In September 2021, volunteer archaeologist Daniel Lüdin found a vessel containing 1,290 coins from the 4th century AD. near Bubendorf, in a wooded area next to Wildenstein Castle, in northern Switzerland.
The discovery and the initial inspection of the find by Archäologie Baselland were doubly surprising:on the one hand, because of a piece of leather that divided the coins into two portions, and on the other, because of the unusual dating of the find, since they are hardly known. hoards of coins from around 332-335 AD
The advantage of recovering such finds en bloc is that the coins can be documented and discovered under laboratory conditions. In this case, the composition of the find was also previously examined by computed tomography at the Swiss Federal Laboratories for Materials Testing and Research (EMPA) in Dübendorf.
The EMPA has X-ray equipment powerful enough to be able to penetrate the content in millimeter layers. These images already showed a free zone between two portions of coins. The subsequent analysis in the laboratory revealed that it was a simple piece of cowhide, which separated the coins into two parts.

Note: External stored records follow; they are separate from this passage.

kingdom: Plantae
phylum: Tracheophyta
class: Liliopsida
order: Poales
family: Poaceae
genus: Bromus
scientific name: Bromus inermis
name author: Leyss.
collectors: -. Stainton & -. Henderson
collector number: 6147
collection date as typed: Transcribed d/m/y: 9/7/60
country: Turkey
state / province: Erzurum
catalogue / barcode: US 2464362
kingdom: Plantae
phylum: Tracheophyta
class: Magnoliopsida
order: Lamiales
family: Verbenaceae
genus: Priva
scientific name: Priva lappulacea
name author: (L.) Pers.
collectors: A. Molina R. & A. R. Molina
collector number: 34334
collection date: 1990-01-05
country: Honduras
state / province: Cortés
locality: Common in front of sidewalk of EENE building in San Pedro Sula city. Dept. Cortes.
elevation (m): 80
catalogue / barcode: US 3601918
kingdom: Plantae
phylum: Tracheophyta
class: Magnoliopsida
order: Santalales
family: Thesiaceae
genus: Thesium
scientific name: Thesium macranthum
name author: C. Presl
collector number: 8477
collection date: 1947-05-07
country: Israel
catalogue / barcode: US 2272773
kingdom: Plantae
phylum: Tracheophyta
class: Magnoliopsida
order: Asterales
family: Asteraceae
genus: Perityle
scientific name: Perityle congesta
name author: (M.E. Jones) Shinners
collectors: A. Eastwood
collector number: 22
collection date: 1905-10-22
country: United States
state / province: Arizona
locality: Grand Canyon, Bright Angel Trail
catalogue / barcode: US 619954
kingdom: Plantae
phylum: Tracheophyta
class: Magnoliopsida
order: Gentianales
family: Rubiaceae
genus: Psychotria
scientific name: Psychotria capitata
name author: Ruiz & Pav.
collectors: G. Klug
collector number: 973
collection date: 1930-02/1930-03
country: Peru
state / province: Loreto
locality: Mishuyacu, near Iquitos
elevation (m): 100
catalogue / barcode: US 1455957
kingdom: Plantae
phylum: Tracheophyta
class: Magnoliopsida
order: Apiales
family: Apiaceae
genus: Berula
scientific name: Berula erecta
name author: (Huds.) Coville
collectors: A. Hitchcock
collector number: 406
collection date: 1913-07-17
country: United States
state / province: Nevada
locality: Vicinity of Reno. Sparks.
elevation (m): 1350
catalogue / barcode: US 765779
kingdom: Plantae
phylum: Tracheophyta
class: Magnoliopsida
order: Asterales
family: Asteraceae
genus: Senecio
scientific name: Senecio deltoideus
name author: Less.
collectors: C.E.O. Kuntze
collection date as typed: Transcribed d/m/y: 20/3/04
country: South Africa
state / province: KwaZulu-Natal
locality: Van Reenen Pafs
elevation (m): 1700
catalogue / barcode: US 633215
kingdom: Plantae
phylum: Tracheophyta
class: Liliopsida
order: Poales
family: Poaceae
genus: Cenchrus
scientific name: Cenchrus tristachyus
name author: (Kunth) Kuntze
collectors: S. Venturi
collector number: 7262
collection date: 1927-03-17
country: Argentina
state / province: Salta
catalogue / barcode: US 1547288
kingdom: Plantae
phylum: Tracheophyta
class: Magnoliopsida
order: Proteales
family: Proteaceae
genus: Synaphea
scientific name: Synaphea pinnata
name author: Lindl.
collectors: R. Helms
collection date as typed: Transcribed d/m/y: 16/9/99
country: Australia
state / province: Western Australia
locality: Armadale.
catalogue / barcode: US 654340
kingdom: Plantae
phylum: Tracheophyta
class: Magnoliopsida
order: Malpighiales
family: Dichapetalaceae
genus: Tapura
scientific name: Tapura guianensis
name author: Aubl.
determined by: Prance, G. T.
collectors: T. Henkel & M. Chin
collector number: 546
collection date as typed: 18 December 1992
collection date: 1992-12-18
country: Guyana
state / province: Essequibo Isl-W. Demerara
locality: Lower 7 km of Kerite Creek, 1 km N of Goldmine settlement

We can only speculate on the purpose of this division. Were there two different owners in this case? The only thing that can be assured at the moment is that the coins were collected in a short time and the pot was filled with all the coins at the same time.
The coins are made from a copper alloy with a very low silver content. Consequently, they are a lot of chump change with modest purchasing power. The value of all the coins together is probably equivalent to a solid of 4.5 grams of gold, which is equivalent to about two months' pay for a soldier at the time.
All 1,290 coins were minted during the reign of Emperor Constantine the Great (306-337 AD). The most recent specimens date from the years 332-335 AD.
In the late Roman period (3rd and 4th centuries) burials of this type abound:in difficult times - caused by civil wars, invasions of neighboring ethnic groups or economic crises - many people buried their valuables to protect them from access by foreigners.
However, for the period in which the Bubendorf vessel was buried, there are hardly any comparable hoards in the entire Roman Empire. These years are characterized more by their political stability and a certain economic recovery. On the one hand, this makes the find very special, but on the other hand, it raises more puzzles.
For what reasons were the coins buried and why were they not unearthed again? Apart from personal reasons that can no longer be traced, the place where the coins were found could give clues to an explanation:it is located in the border area between three Roman estates. Who knows, maybe the coins were kept here in some kind of frontier shrine or offered to the gods.